*** 原文資料

また、図11に示すように、外部耐圧容器28内の内部容器11の外周にはヒーター13が配置されており、内部容器11および反応容器12を加熱して、混合融液24の温度を調整することができる。
本実施の形態では、フラックス法により、種結晶30を製造する。なお、以下では、種結晶30として、第1領域21A(第3領域29aと第4領域29bを有する)や第1領域21Bの種結晶を製造する場合を説明する。
種結晶30として、第1領域21Aまたは第1領域21Bの種結晶を製造する場合には、種結晶30内のホウ素濃度を結晶内側と結晶外側とで異ならせて結晶成長させるために、混合融液24中にホウ素が溶け込むホウ素溶解工程と、窒化ガリウム結晶25の成長時に結晶中にホウ素が取り込まれるホウ素取込工程と、混合融液24中のホウ素濃度を結晶成長過程とともに減少させるホウ素減少工程とを含む。

******

- [設問一覧]
- a) 種結晶製造の文章について、次の問いに答えてください。
(i) 内部容器11の外周に配置されているものは何か。
(ii) 種結晶30はどの方法で製造されるか。
(iii) 混合融液24中のホウ素濃度を結晶成長過程とともに減少させる工程は何と呼ばれているか。
- b) 種結晶製造の文章の「本実施の形態では、フラックス」から「せるホウ素減少工程とを含む。」までを、両端を含めて示し、「種結晶30」を「シード結晶30」に差し替えてください。
- c) 種結晶製造の文章を、最後の文の後から書き継いでください。

*** 表示データ

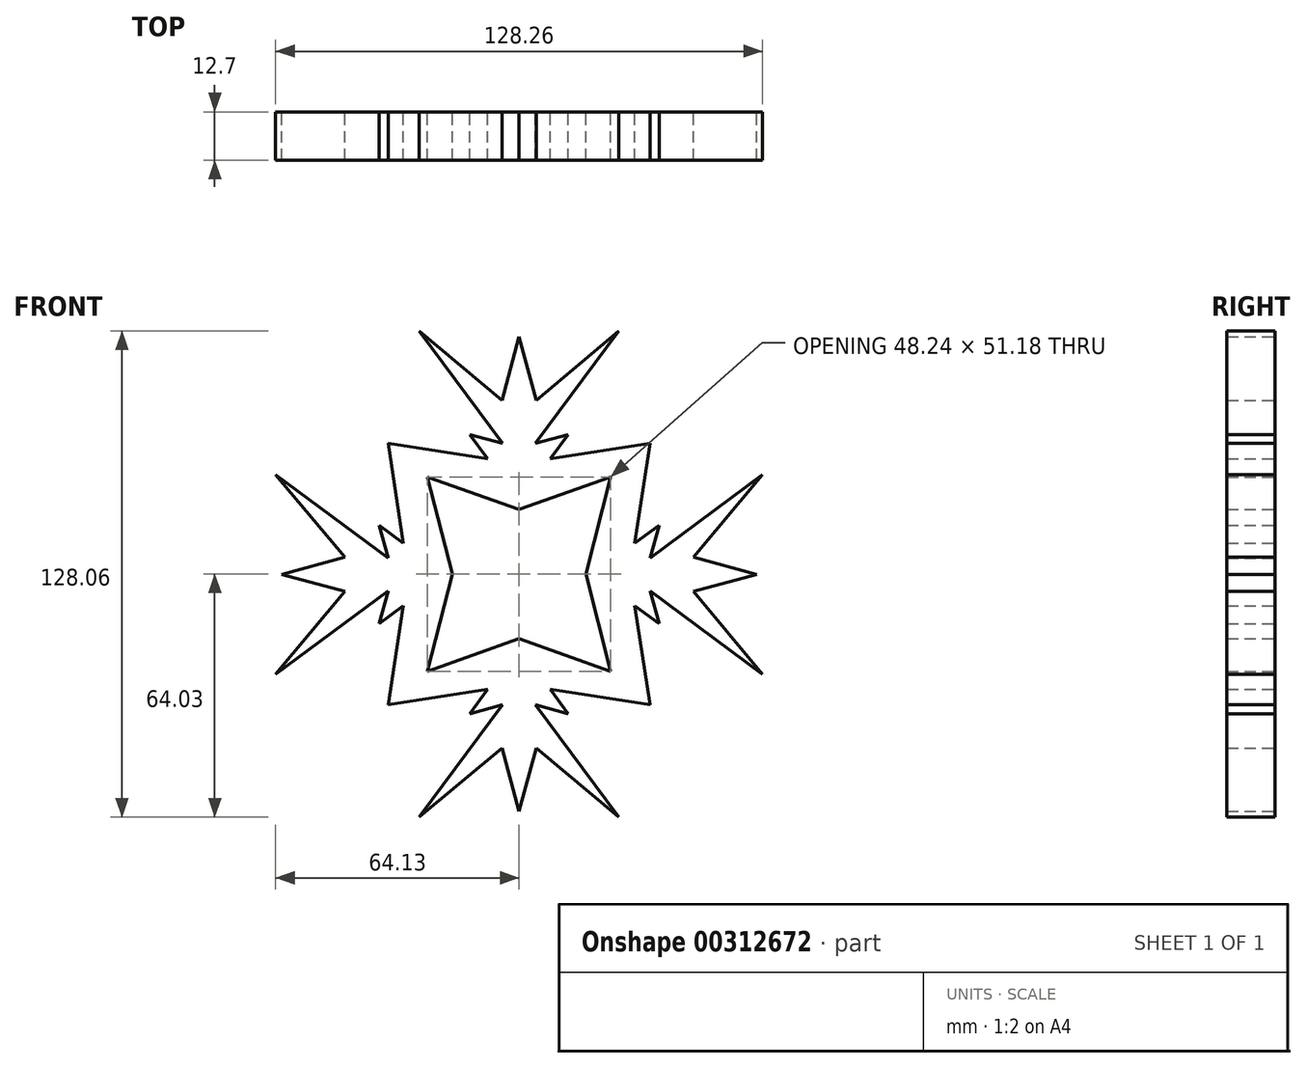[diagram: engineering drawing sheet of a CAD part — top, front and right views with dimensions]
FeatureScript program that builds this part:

******

- [設問別解答]
- a)
(i) ヒーター13
(ii) フラックス法
(iii) ホウ素減少工程

- b)
本実施の形態では、フラックス法により、シード結晶30を製造する。なお、以下では、シード結晶30として、第1領域21A(第3領域29aと第4領域29bを有する)や第1領域21Bの種結晶を製造する場合を説明する。
シード結晶30として、第1領域21Aまたは第1領域21Bの種結晶を製造する場合には、シード結晶30内のホウ素濃度を結晶内側と結晶外側とで異ならせて結晶成長させるために、混合融液24中にホウ素が溶け込むホウ素溶解工程と、窒化ガリウム結晶25の成長時に結晶中にホウ素が取り込まれるホウ素取込工程と、混合融液24中のホウ素濃度を結晶成長過程とともに減少させるホウ素減少工程とを含む。

- c)
なお、第1領域21の種結晶を製造する場合には、上記ホウ素溶解工程とホウ素取込工程とを行い、上記ホウ素減少工程を行わない方法を用いればよい。このため、以下では、種結晶30として、第1領域21Aの種結晶を製造する方法を説明する。また、第1領域21Bの種結晶の製造方法は、第1領域21Aと同様である。
ホウ素溶解工程では、反応容器12内壁に含まれる窒化ホウ素(BN)または反応容器12内に設置された窒化ホウ素の部材から、混合融液24中にホウ素が溶解する。次に溶解したホウ素が、結晶成長する結晶内に取り込まれる(ホウ素取込工程)。そして、結晶成長に伴って結晶中に取り込まれるホウ素の量は次第に減少することとなる(ホウ素減少工程)。
ホウ素減少工程によれば、種結晶30がm面({10−10}面)を成長させながら結晶成長する場合に、c軸を横切る断面において外側の領域におけるホウ素の濃度を、内側の領域のホウ素濃度よりも低くすることができる。これにより、種結晶30のm面で構成される外周面(六角柱の6つの側面)において、不純物であるホウ素濃度と、不純物に起因する可能性のある結晶内の転位密度が低減され、種結晶30の外周面を、その内側の領域に比べて良質の結晶で構成することができる。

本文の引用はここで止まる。